Psychologist Jelte Wicherts at the University of Amsterdam and colleagues trawled through Lynn and Vanhanen's data on Africa. They found once again that few of the recorded tests even attempted to be nationally representative (looking at "Zulus in primary schools near Durban" for example), that the data set excluded a number of studies that pointed to higher average IQs, and that some studies included dated as far back as 1948 and involved as few as 17 people.
There is a great deal more on the second page of the article, which suggest further problems with the data. Naturally I find this information to be a relief, but I know that Joe in particular has looked closely at the information and tends to support the conclusions; so, I thought I would post the link here and ask what he (and the rest of you) may think of it.
There's a more interesting genetics-related suggestion (than IQ) in the article as well:
Enrico Spolaore and Romain Wacziarg have gone even further back, arguing that "genetic distance" -- or the time since populations shared a common ancestor -- has a considerable role to play in the inequality of incomes worldwide. They estimate that variation in genetic distance may account for about 20 percent of the variation in income across countries.
Spolaore and Wacziarg take pains to avoid suggesting that one line of genetic inheritance is superior to another, preferring instead an interpretation that argues genetic distance is related to cultural differences -- and thus a more complex diffusion of ideas: "the results are consistent with the view that the diffusion of technology, institutions and norms of behavior conducive to higher incomes, is affected by differences in vertically transmitted characteristics associated with genealogical relatedness.… these differences may stem in substantial part from cultural (rather than purely genetic) transmission of characteristics across generations," they write.
Now that argument seems intuitively plausible. Economic success is largely the result of trade, and trade is most successful where communication is most easy. That means that barriers to communication and common understanding would tend to complicate trade, and thus lower economic success. These could be linguistic or cultural barriers, but a genuinely distinct genetic heritage might also affect sense perception and brain activity in interesting ways. That could cause a long-separate population to have a different way of seeing the world, literally in some cases, which would be a kind of barrier to communication. Thus, "genetic distance" might indeed raise barriers to economic success.
However, there's a very obvious counter-example: the Japanese. Few societies have been as successful historically at isolating themselves, culturally and genetically. Even today they have a quite distinct culture and genetic heritage; but especially in the 19th century, when American gun boats finally forced their doors, they were as distinct as you could want a population to be.

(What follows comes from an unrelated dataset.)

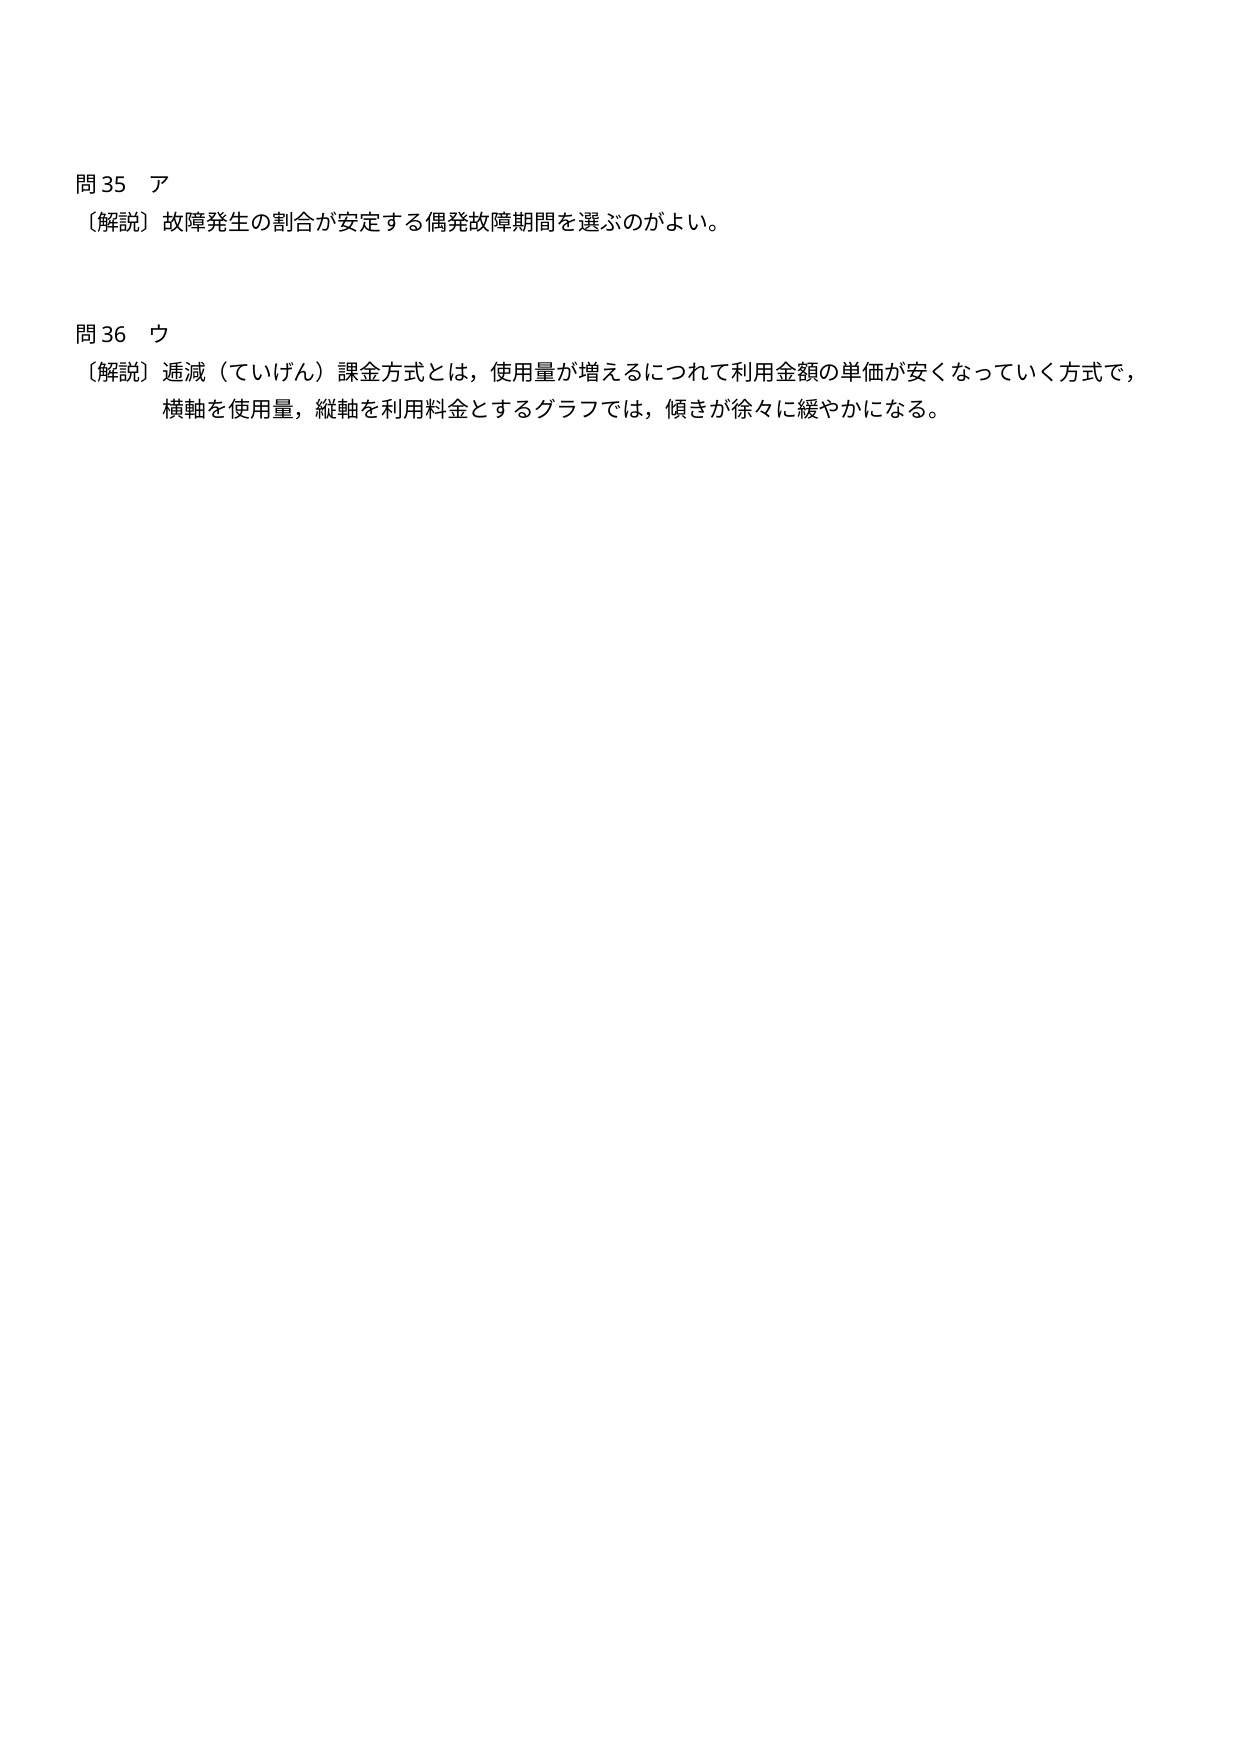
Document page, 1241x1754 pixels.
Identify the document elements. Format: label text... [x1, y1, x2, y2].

Japan nevertheless rapidly industrialized and in only a few years was defeating Russia at war; a few years later it was challenging the United States as a naval power. This was done by addressing cultural distance only: the Japanese sent people abroad to study (as for example to Paris, where they studied the police department carefully, and then replicated it carefully in Tokyo). There was no effort to intermarry with gaijin.
That would appear to recommend against a racial/genetic model even here. Again, though, I'd like to hear your thoughts on the subject.